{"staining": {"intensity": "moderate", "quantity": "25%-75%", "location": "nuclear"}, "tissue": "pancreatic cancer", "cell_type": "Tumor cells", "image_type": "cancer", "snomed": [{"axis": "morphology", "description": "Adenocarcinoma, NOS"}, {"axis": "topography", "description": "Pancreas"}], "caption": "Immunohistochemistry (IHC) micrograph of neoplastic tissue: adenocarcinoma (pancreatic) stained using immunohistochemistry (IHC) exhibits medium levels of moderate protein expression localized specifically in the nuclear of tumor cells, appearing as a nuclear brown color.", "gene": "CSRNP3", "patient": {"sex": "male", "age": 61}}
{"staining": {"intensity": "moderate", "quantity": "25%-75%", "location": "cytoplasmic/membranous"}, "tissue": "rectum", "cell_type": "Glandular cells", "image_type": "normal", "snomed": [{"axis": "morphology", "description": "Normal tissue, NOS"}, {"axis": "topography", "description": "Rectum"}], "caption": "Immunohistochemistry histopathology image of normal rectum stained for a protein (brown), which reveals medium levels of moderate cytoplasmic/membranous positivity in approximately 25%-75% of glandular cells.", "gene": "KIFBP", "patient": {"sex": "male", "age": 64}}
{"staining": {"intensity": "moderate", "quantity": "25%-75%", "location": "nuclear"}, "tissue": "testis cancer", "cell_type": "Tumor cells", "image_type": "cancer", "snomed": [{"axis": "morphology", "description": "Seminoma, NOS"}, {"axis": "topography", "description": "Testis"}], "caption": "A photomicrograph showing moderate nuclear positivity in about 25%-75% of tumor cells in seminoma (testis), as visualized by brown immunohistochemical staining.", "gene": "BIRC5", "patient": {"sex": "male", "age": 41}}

....................

§ PROMPT
Please copy the data above in its entirety, exactly as written.

§ TASK ANSWER
{"staining": {"intensity": "moderate", "quantity": "25%-75%", "location": "nuclear"}, "tissue": "pancreatic cancer", "cell_type": "Tumor cells", "image_type": "cancer", "snomed": [{"axis": "morphology", "description": "Adenocarcinoma, NOS"}, {"axis": "topography", "description": "Pancreas"}], "caption": "Immunohistochemistry (IHC) micrograph of neoplastic tissue: adenocarcinoma (pancreatic) stained using immunohistochemistry (IHC) exhibits medium levels of moderate protein expression localized specifically in the nuclear of tumor cells, appearing as a nuclear brown color.", "gene": "CSRNP3", "patient": {"sex": "male", "age": 61}}
{"staining": {"intensity": "moderate", "quantity": "25%-75%", "location": "cytoplasmic/membranous"}, "tissue": "rectum", "cell_type": "Glandular cells", "image_type": "normal", "snomed": [{"axis": "morphology", "description": "Normal tissue, NOS"}, {"axis": "topography", "description": "Rectum"}], "caption": "Immunohistochemistry histopathology image of normal rectum stained for a protein (brown), which reveals medium levels of moderate cytoplasmic/membranous positivity in approximately 25%-75% of glandular cells.", "gene": "KIFBP", "patient": {"sex": "male", "age": 64}}
{"staining": {"intensity": "moderate", "quantity": "25%-75%", "location": "nuclear"}, "tissue": "testis cancer", "cell_type": "Tumor cells", "image_type": "cancer", "snomed": [{"axis": "morphology", "description": "Seminoma, NOS"}, {"axis": "topography", "description": "Testis"}], "caption": "A photomicrograph showing moderate nuclear positivity in about 25%-75% of tumor cells in seminoma (testis), as visualized by brown immunohistochemical staining.", "gene": "BIRC5", "patient": {"sex": "male", "age": 41}}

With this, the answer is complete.